BEGIN

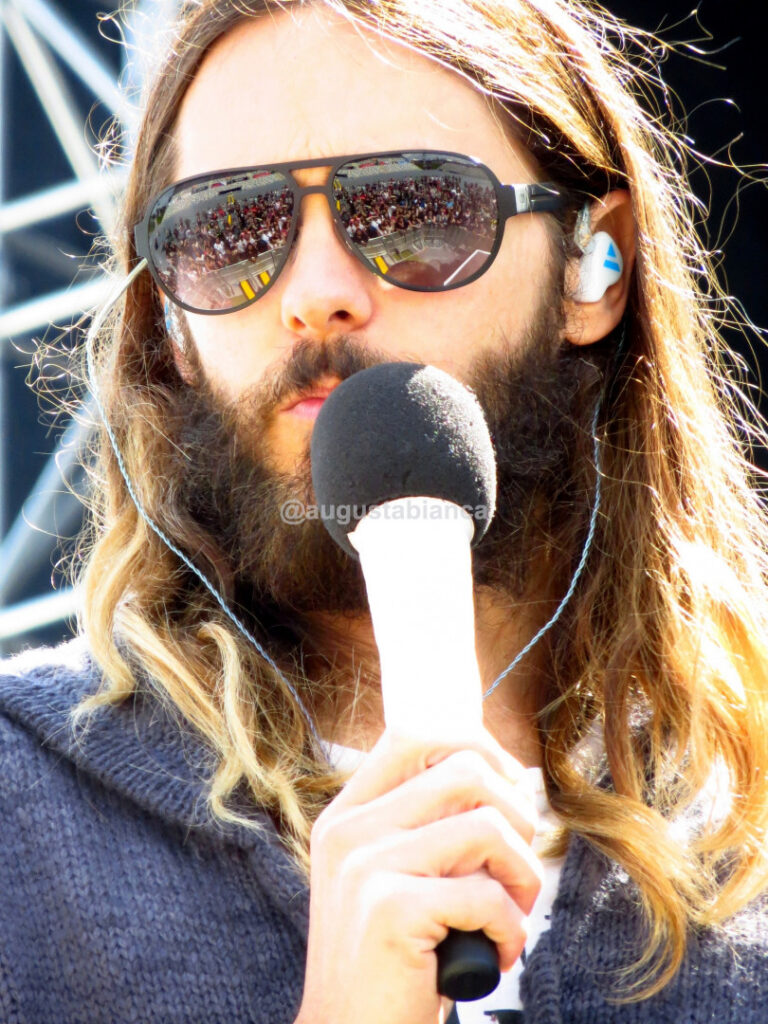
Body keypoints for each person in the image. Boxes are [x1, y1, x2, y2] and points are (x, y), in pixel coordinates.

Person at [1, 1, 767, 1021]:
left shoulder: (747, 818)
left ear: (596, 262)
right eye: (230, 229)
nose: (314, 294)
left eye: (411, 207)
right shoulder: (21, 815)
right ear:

END

Task requirements => Restate each entry exactly, omitting pictures.

Solution to this task =>
Body keypoints for each person in the image. Boxes are [x1, y1, x2, y2] and points are (x, y), in pixel coordinates.

Person at [1, 1, 767, 1021]:
left shoulder: (747, 818)
left ear: (596, 262)
right eye: (230, 229)
nose: (314, 294)
left eye: (411, 207)
right shoulder: (21, 815)
right ear:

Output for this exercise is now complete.